Situado no cerne da educação em saúde, o empoderamento “...procura possibilitar aos indivíduos e coletivos um aprendizado que os torne capazes de viver a vida em suas distintas etapas e de lidar com as limitações impostas por eventuais enfermidades...” (Carvalho & Gastaldo, 2008). Os referidos autores acrescentam, ainda, que os cenários para as ditas ações podem ser a escola, o domicílio, o trabalho e os coletivos comunitários.

A análise teórica sobre promoção à saúde e empoderamento, feita por Carvalho e Gastaldo (2008), chama a atenção para a busca de inovações nas práticas educativas em saúde:

A participação comunitária nos processos decisórios, nas atividades de planejamento e na implementação das ações de saúde constitui uma das estratégias centrais da Promoção à Saúde. Esta abordagem coloca em relevo a necessidade de as ações em saúde buscarem fortalecer a atuação dos indivíduos e dos grupos e do incentivo das ações que ofereçam suporte social aos coletivos comunitários, que estimulem processos de auto-ajuda [sic] e que busquem implementar novas práticas de Educação em Saúde. (p. 2031)

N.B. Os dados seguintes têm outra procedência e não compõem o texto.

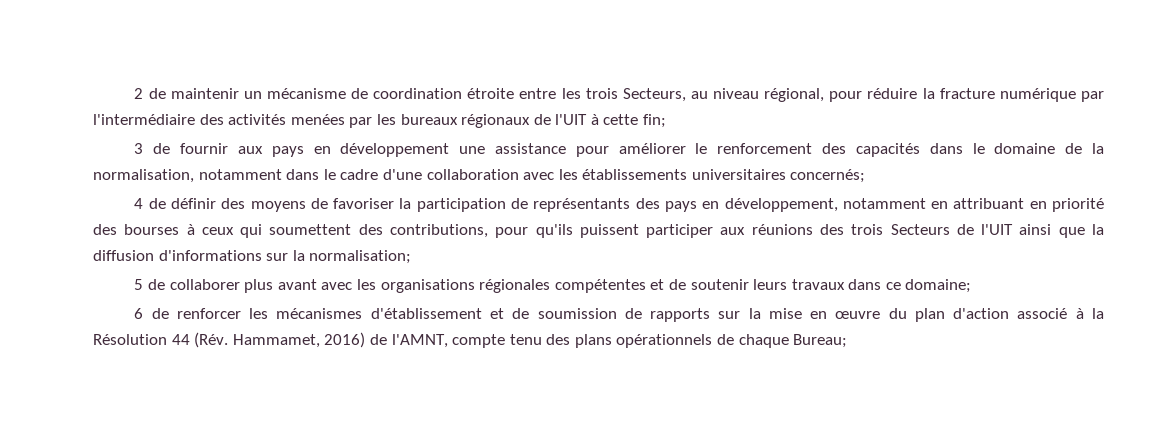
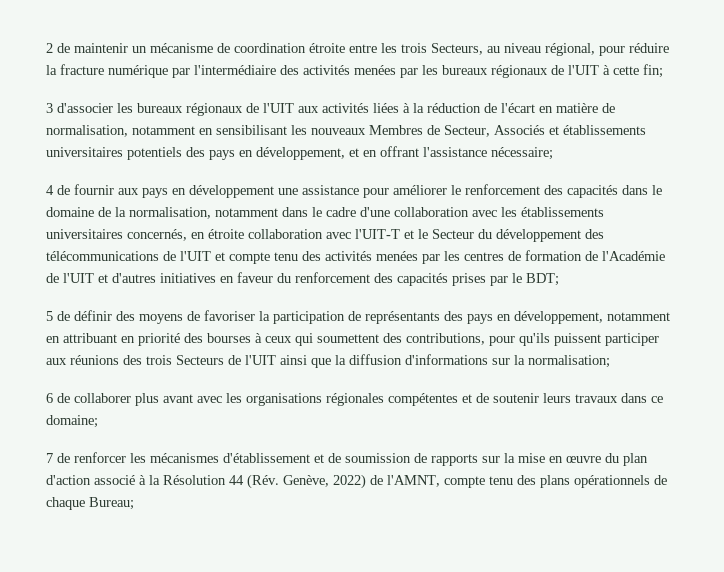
(144, 148) none -> [57,103,615,116] [46,125,646,137] [46,146,553,160] [46,185,54,195] d'associer les bureaux régionaux de l'UIT aux activités liées à la réduction de l'écart en matière de normalisation, notamment en sensibilisant les nouveaux Membres de Secteur, Associés et établissements universitaires potentiels des pays en développement, et en offrant l'assistance nécessaire; // 4
[790,169,866,183] [134,198,144,209] concernés; // 4 -> [127,229,604,242] [46,250,665,264] [46,272,559,286] [46,311,53,321] concernés, en étroite collaboration avec l'UIT-T et le Secteur du développement des télécommunications de l'UIT et compte tenu des activités menées par les centres de formation de l'Académie de l'UIT et d'autres initiatives en faveur du renforcement des capacités prises par le BDT; // 5
[134,279,144,290] 5 -> [46,393,53,403] 6
[134,308,144,319] 6 -> [46,453,53,463] 7
[232,332,366,348] Hammamet, 2016) -> [283,474,366,489] Genève, 2022)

Carvalho (2004) ressalta o entendimento de muitos investigadores da promoção à saúde sobre a relevância dos serviços de assistência à saúde como espaço de realização de empoderamento, por isso defende que se valorize a rede de atenção do SUS brasileiro, como lugar privilegiado de sociabilidade e politização de usuários, trabalhadores e gestores. Desse modo, o citado autor afirma: “Ao contribuir para a constituição de cidadãos saudáveis, conscientes de seu direito e portadores do ‘direito a ter direitos’, esses serviços aumentam a possibilidade de ações sociais que incidam positivamente sobre os múltiplos determinantes do processo saúde/doença” (p.1094).

É defendido, ainda, que o empoderamento de mulheres, meninas e comunidades é um dos princípios orientadores para eliminar a mortalidade materna evitável. Esse indicador, em nível global e em segmentos vulneráveis da população, ainda é considerado muito elevado, a despeito de ter havido progresso em sua redução, em função de esforços empreendidos para cumprir a meta denominada “5.A” dos Objetivos de Desenvolvimento do Milênio (ODM): diminuir a RMM em três quartos, de 1990 a 2015. O exercício de tal empoderamento na saúde reprodutiva requer a existência de

estratégias que assegurem não só o poder de decisão das mulheres, mas também a disponibilidade de opções que lhes permite exercer suas escolhas (WHO, 2015).

Evidências demonstram que meninas, ao exercerem seus direitos de adiar casamento e gravidez, decidindo avançar em seus estudos, a mortalidade materna cai a cada ano adicional de estudo que elas completam. Essa e outras intervenções contribuem para o empoderamento, significando a capacidade de as mulheres fazer as escolhas próprias em suas vidas reprodutivas, tomar decisões de cuidados de saúde e até mesmo influenciar a qualidade dos serviços por meio de mecanismos de participação e responsabilidade social (WHO, 2015).

Dentre os Objetivos de Desenvolvimento Sustentável (ODS), promulgados em 2015, pela Organização das Nações Unidas (ONU), para cumprimento até o ano de 2030, destaca-se o quinto que se propõe a alcançar a igualdade de gênero e empoderar as mulheres e as meninas. Para tanto, a agenda definiu algumas metas, entre as quais: - Assegurar o acesso universal à saúde sexual e reprodutiva e os direitos reprodutivos, como acordado em conformidade com o Programa de Ação da Conferência Internacional sobre População e Desenvolvimento e com a Plataforma de Ação de Pequim e os documentos resultantes de suas conferências de revisão.

- Aumentar o uso de tecnologias de base, em particular as tecnologias de informação e comunicação, para promover o empoderamento das mulheres.

- Adotar e fortalecer políticas sólidas e legislação aplicável para a promoção da igualdade de gênero e o empoderamento de todas as mulheres e meninas, em todos os níveis (PNUD, 2015, pp. 19-20).